__TASK DESCRIPTION__
Reproduce all of the data below word for word, leaving the pictures out of your answer.

Saved entries:
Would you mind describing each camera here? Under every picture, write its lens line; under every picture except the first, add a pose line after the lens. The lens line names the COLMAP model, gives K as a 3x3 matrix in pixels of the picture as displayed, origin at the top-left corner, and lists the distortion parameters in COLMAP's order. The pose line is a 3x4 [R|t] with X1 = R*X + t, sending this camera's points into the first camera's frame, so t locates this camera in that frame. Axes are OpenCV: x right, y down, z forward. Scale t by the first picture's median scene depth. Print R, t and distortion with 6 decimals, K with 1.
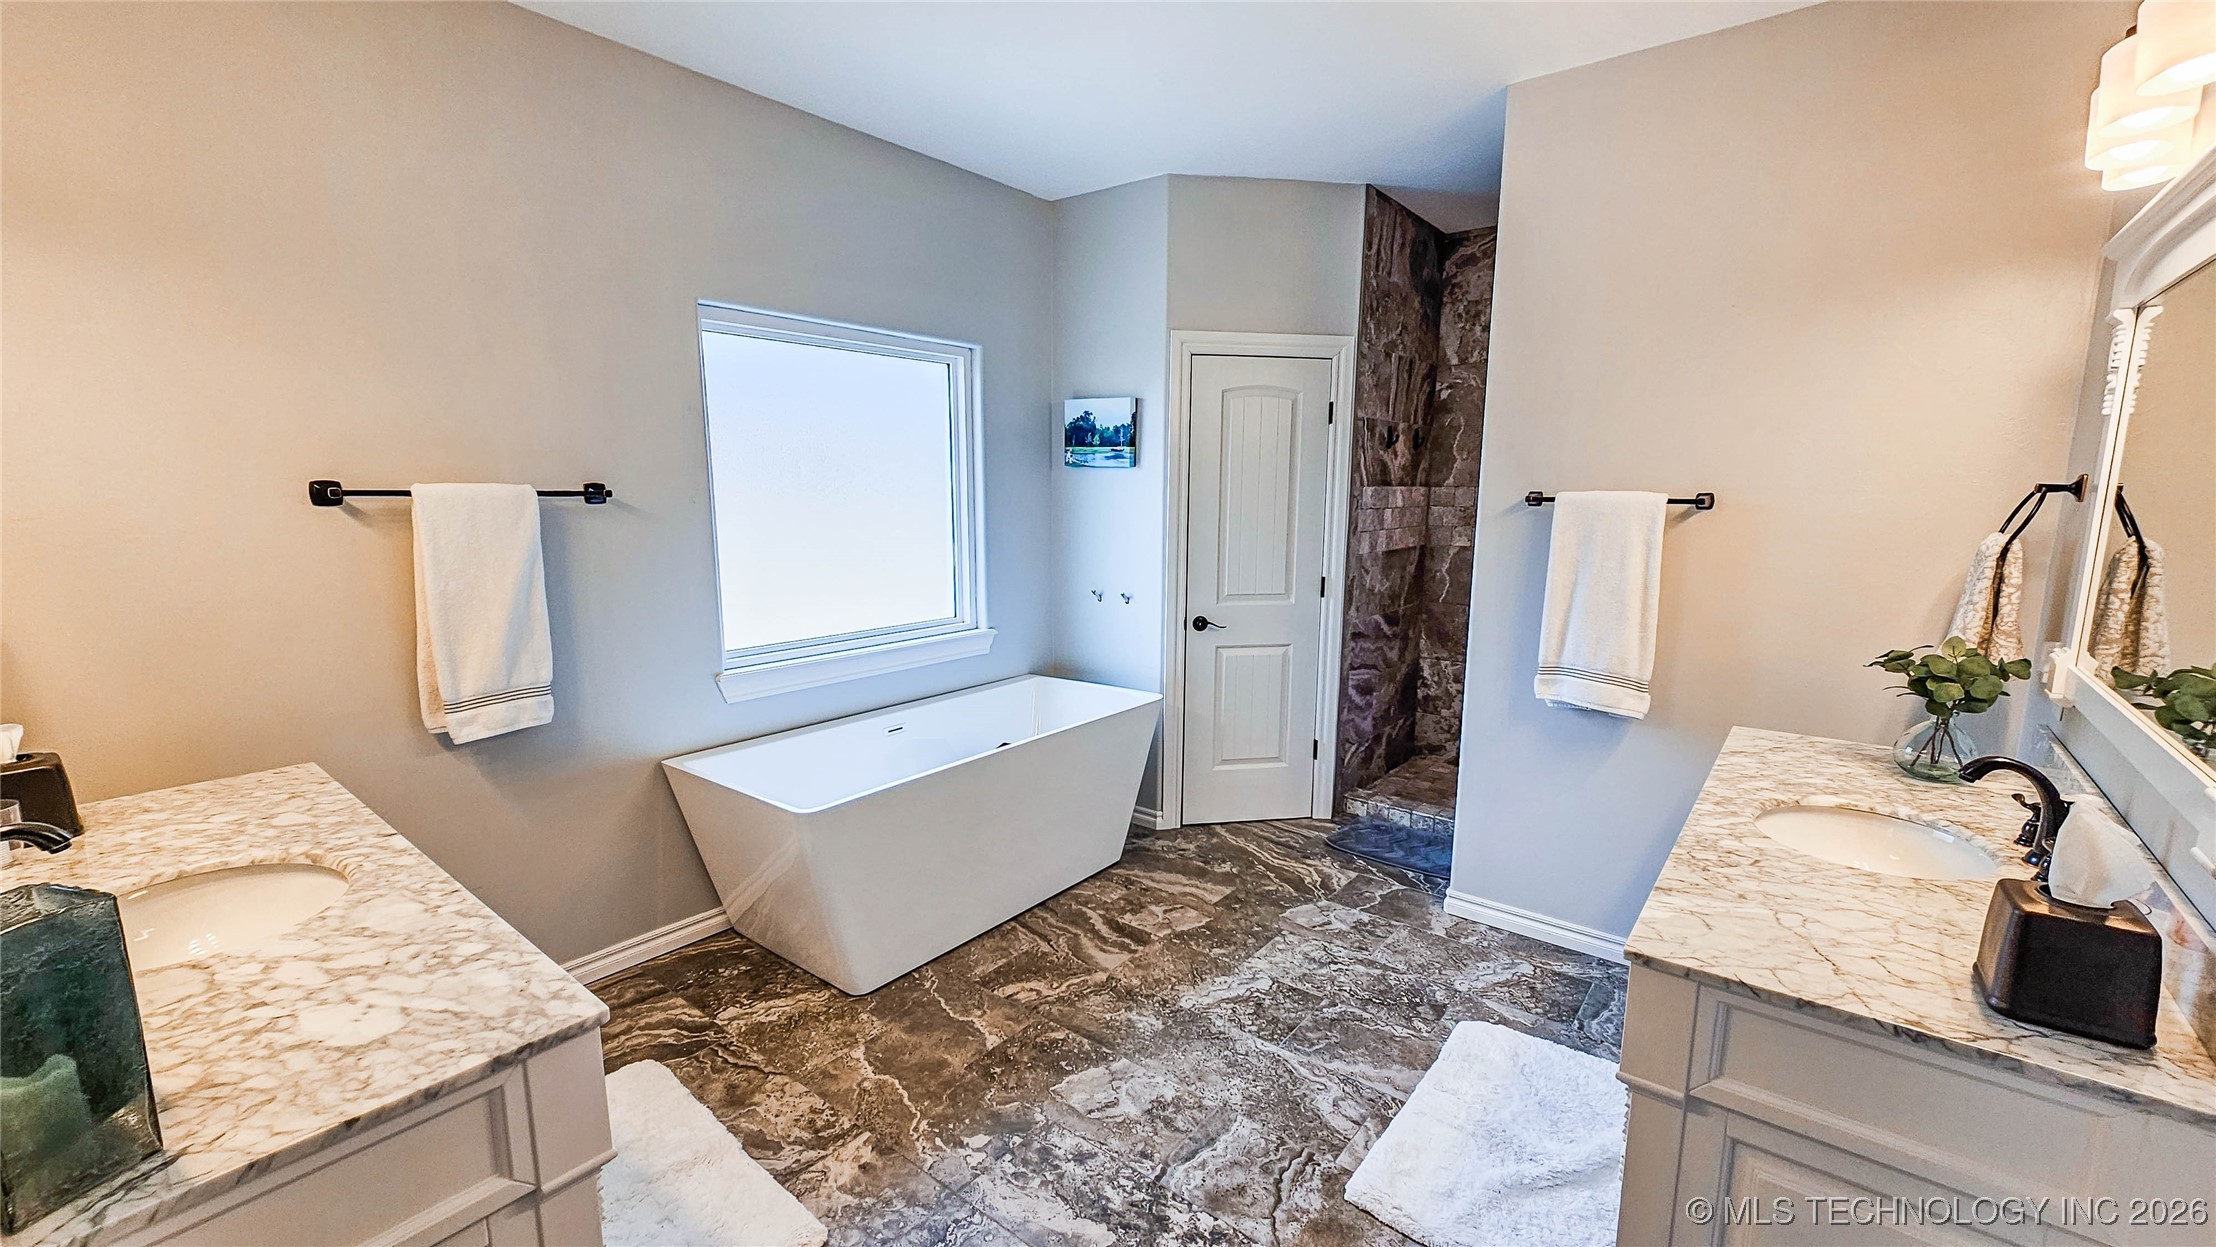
lens RADIAL K [[902.9, 0, 1105.8], [0, 902.9, 636.5], [0, 0, 1]] dist [-0.000109, -0.000811]
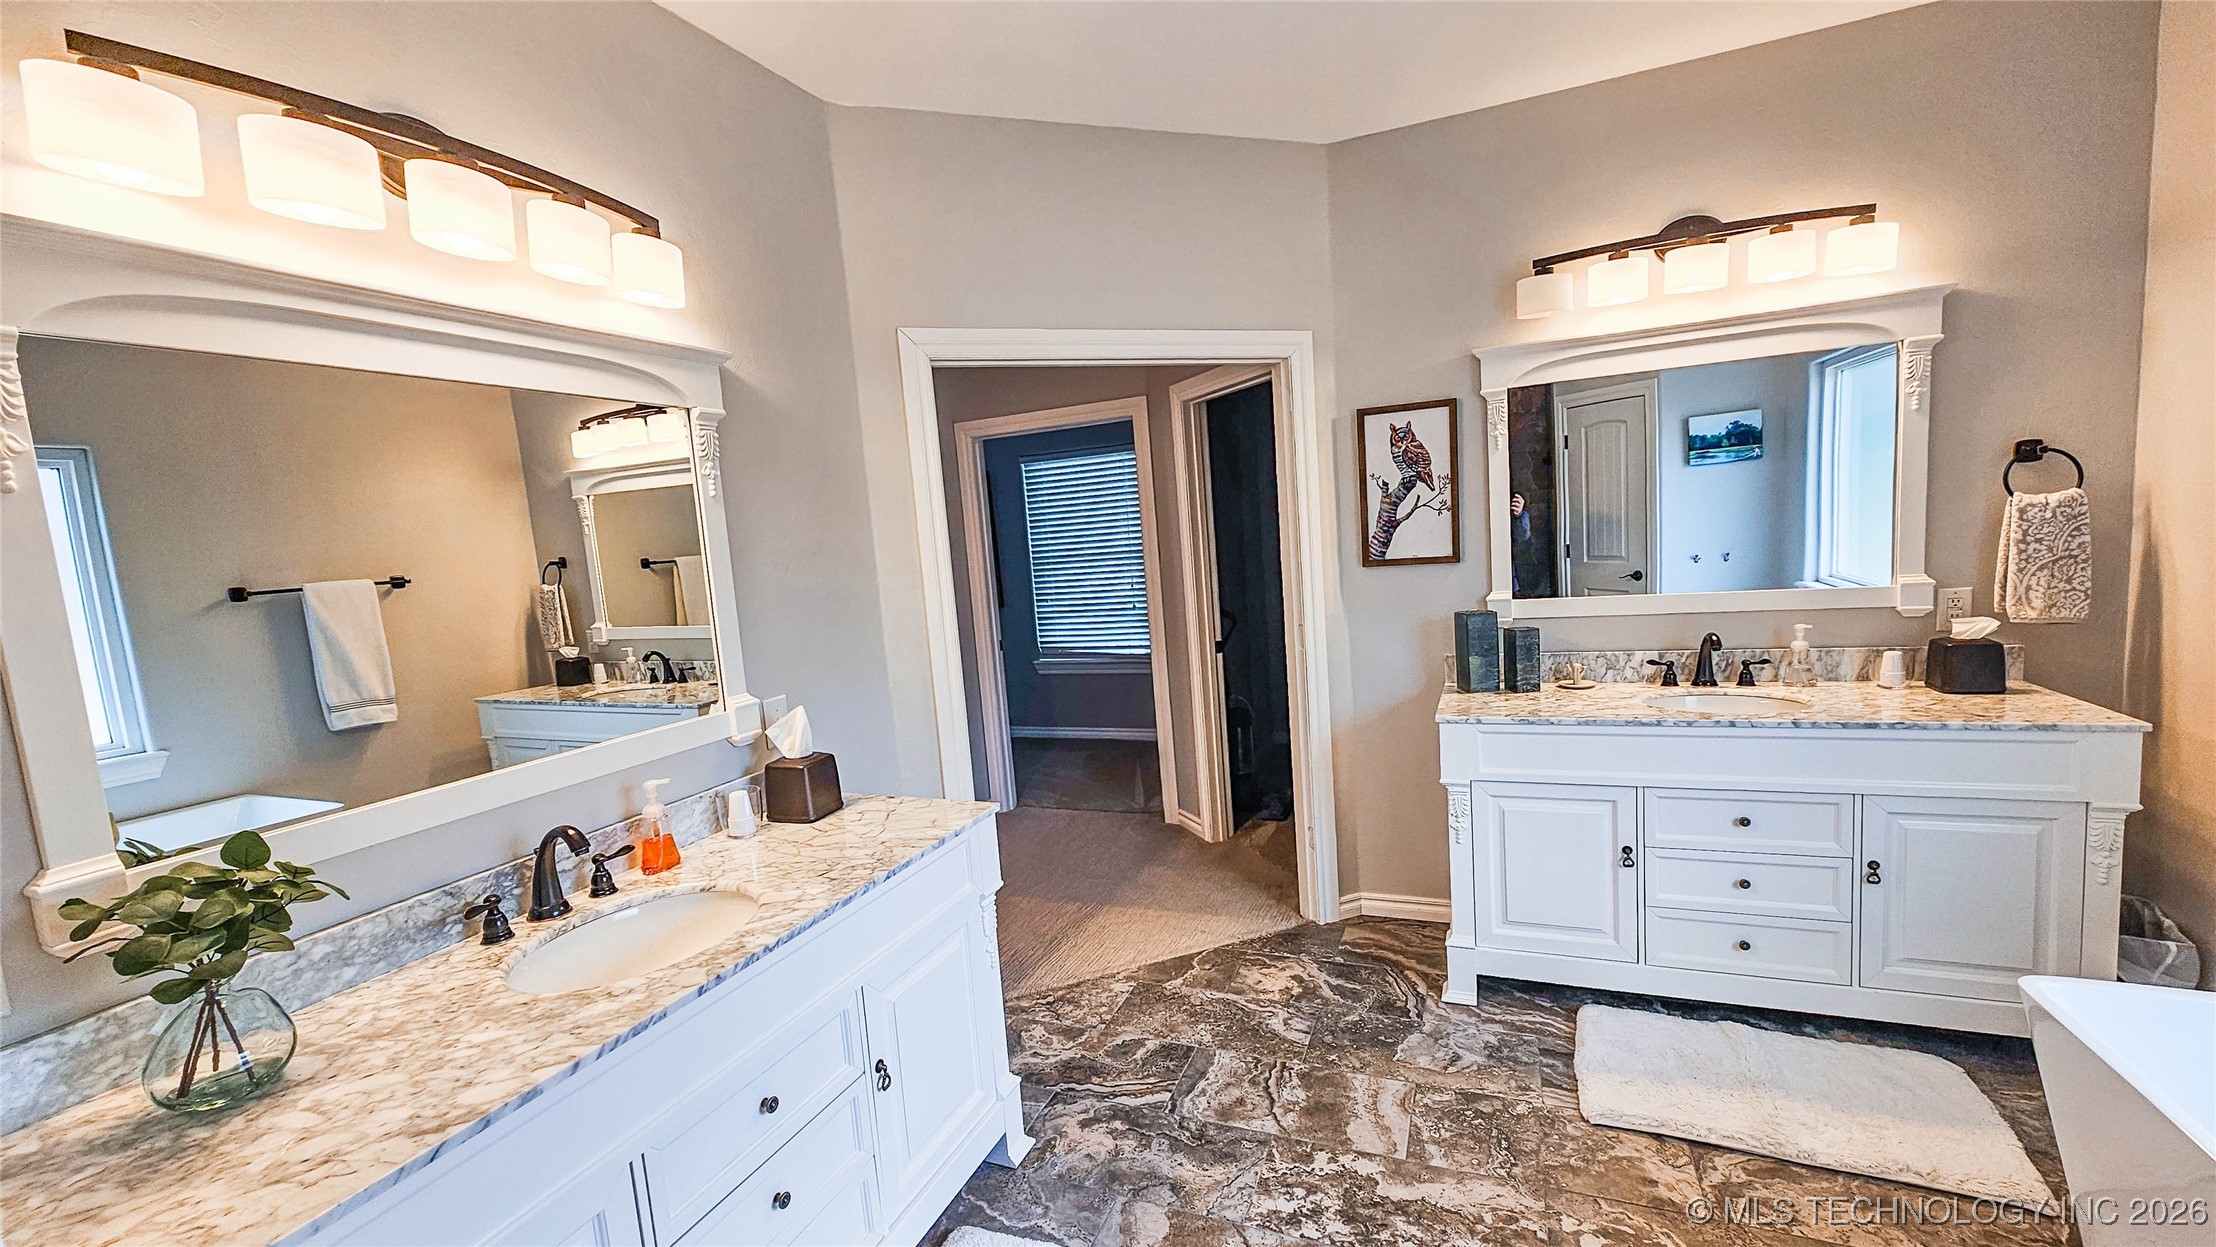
lens RADIAL K [[902.9, 0, 1103.1], [0, 902.9, 627.1], [0, 0, 1]] dist [-0.000109, -0.000811]
pose [[-0.960622, 0.099837, -0.259303, 0.525367], [0.029439, 0.964536, 0.262306, -0.279270], [0.276295, 0.244343, -0.929493, 1.697944]]
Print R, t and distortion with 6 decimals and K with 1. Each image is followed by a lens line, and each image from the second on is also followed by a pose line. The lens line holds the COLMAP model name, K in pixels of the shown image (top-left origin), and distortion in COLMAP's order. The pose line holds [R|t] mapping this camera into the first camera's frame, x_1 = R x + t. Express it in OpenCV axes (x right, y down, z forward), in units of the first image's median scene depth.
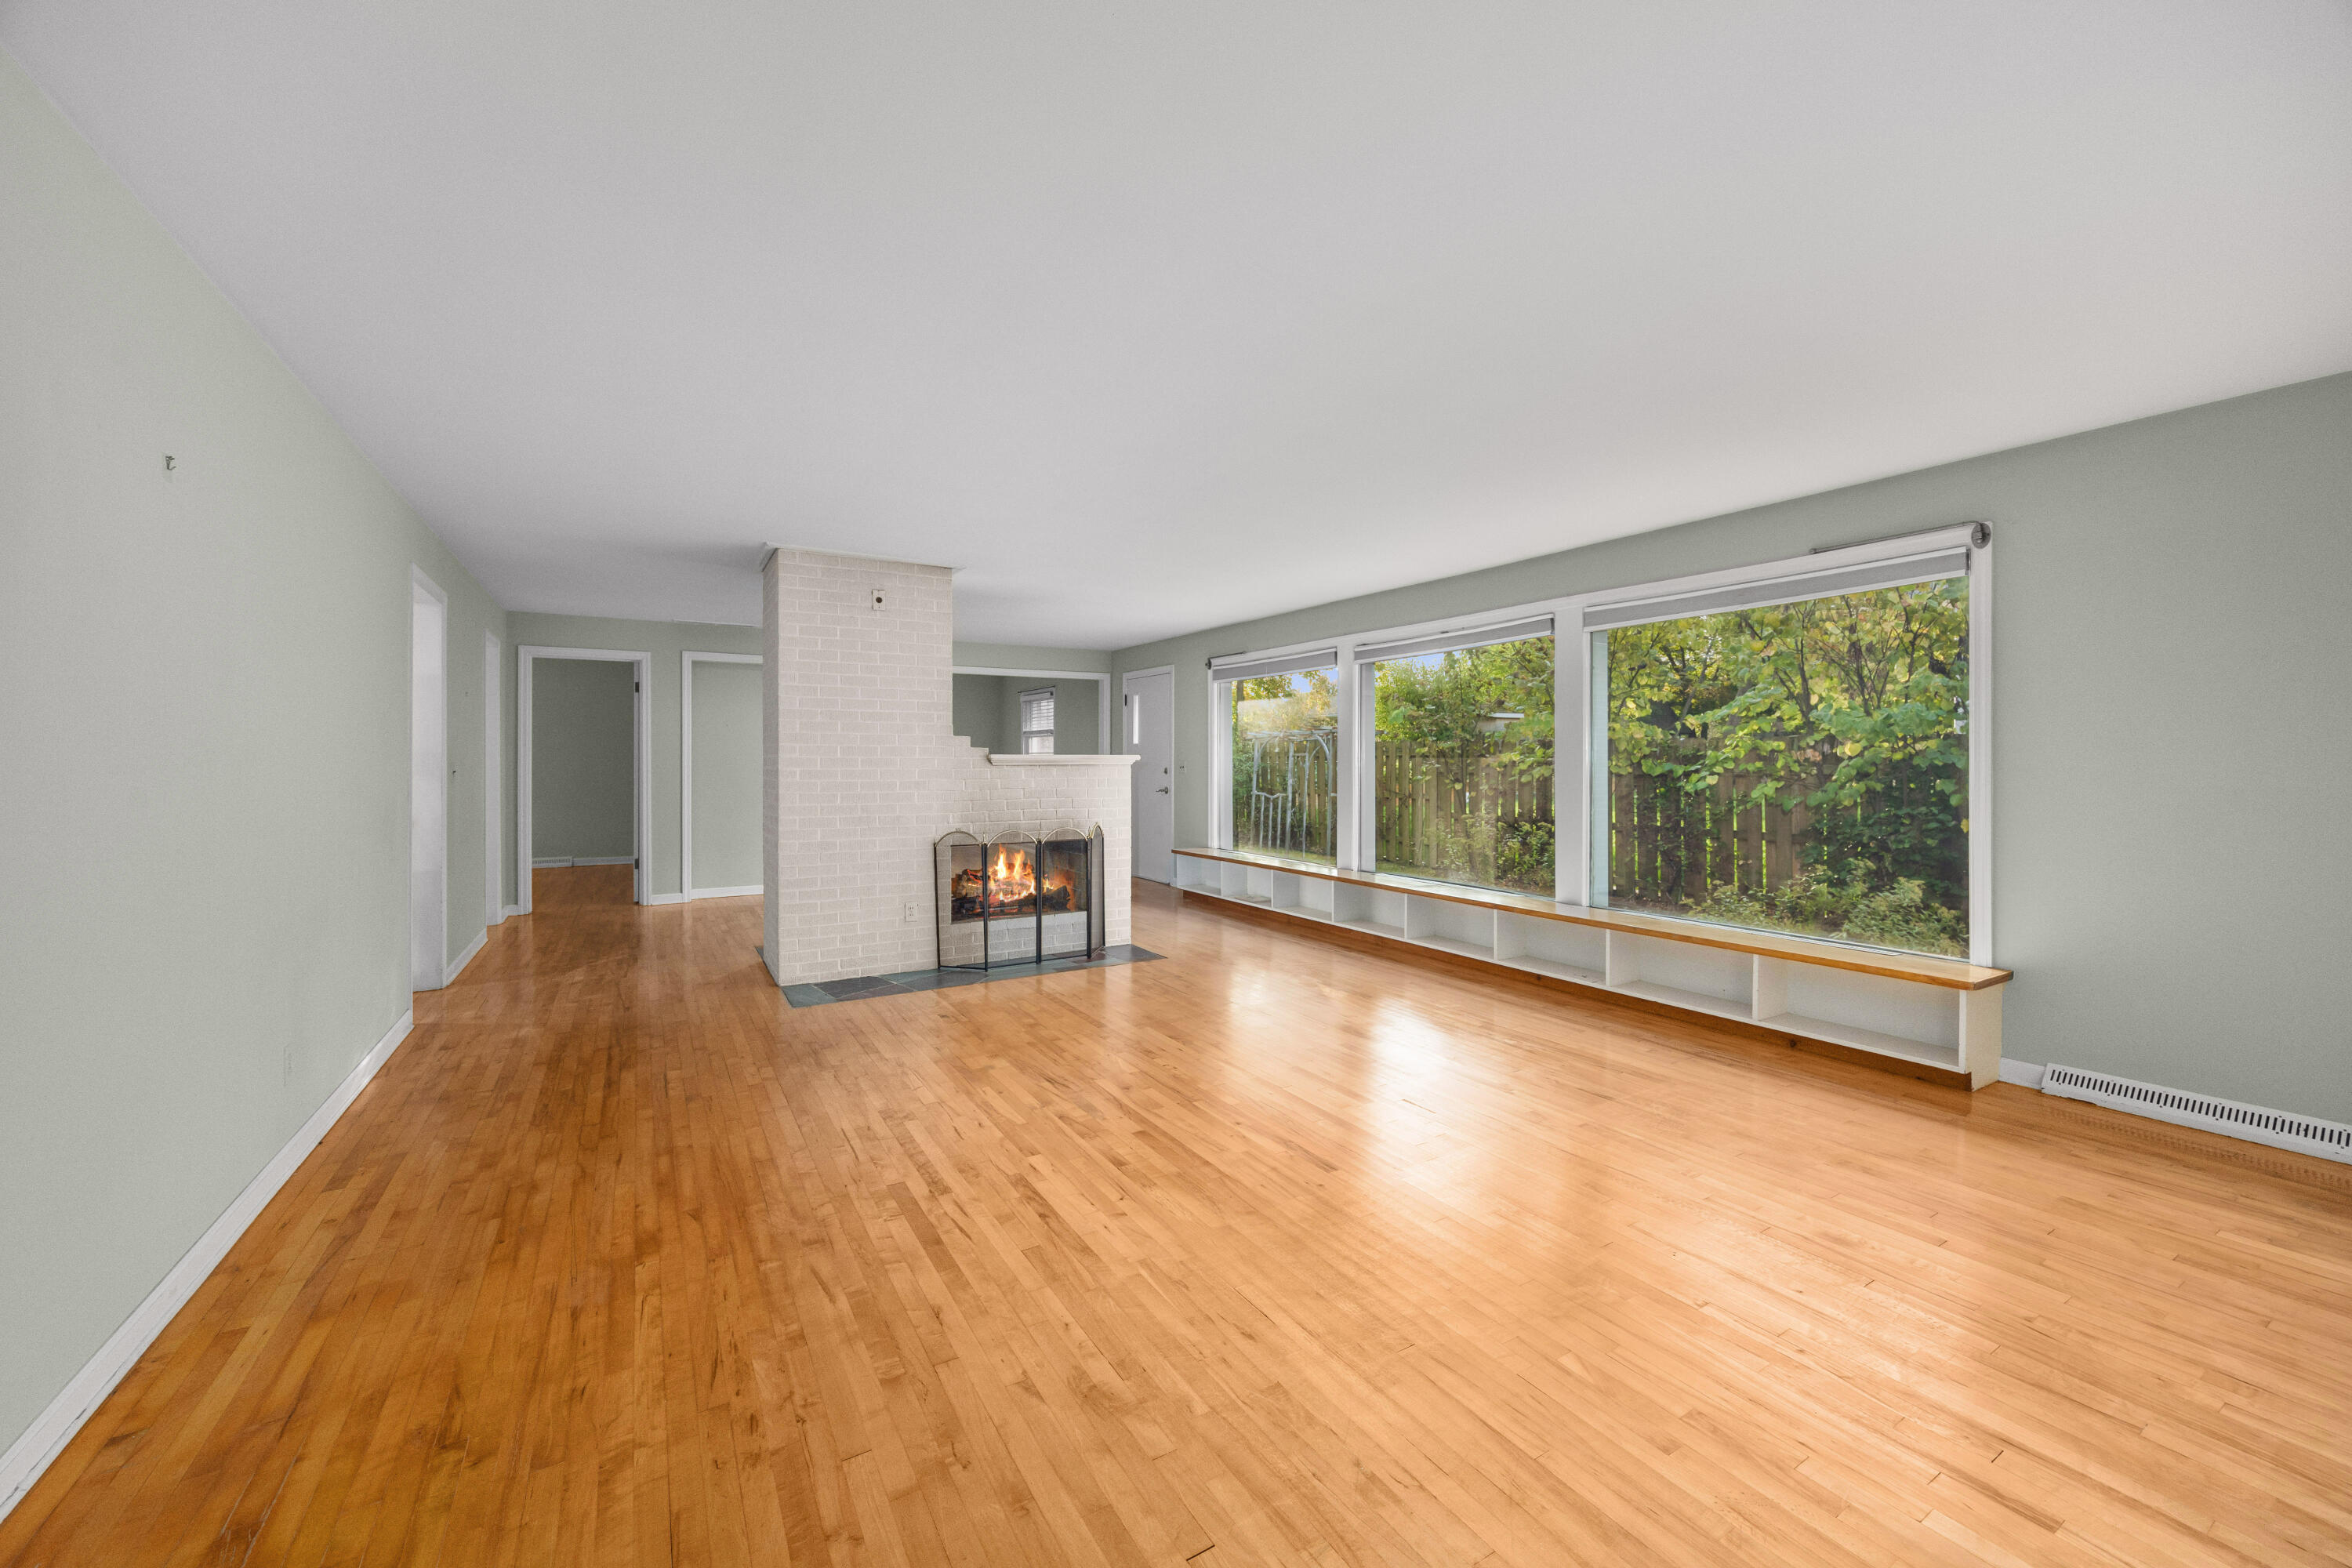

__REPLY__
Would you mind describing each camera here? Under every picture, write its lens line; under every picture except the first, add a pose line after the lens. The lens line names the COLMAP model, gives K as a 3x3 matrix in pixels of the picture as displayed, origin at the top-left corner, and lists the distortion parameters in COLMAP's order. The pose line is a 3x4 [R|t] with X1 = R*X + t, sending this camera's points into the first camera's frame, so t locates this camera in that frame. Axes are OpenCV: x right, y down, z forward. Scale t by the first picture's median scene depth. Print R, t and distortion with 6 decimals, K with 1.
lens RADIAL K [[902.9, 0, 1105.8], [0, 902.9, 636.5], [0, 0, 1]] dist [-0.000109, -0.000811]
lens RADIAL K [[902.9, 0, 1103.1], [0, 902.9, 627.1], [0, 0, 1]] dist [-0.000109, -0.000811]
pose [[-0.960622, 0.099837, -0.259303, 0.525367], [0.029439, 0.964536, 0.262306, -0.279270], [0.276295, 0.244343, -0.929493, 1.697944]]
Print R, t and distortion with 6 decimals and K with 1. Each image is followed by a lens line, and each image from the second on is also followed by a pose line. The lens line holds the COLMAP model name, K in pixels of the shown image (top-left origin), and distortion in COLMAP's order. The pose line holds [R|t] mapping this camera into the first camera's frame, x_1 = R x + t. Express it in OpenCV axes (x right, y down, z forward), in units of the first image's median scene depth.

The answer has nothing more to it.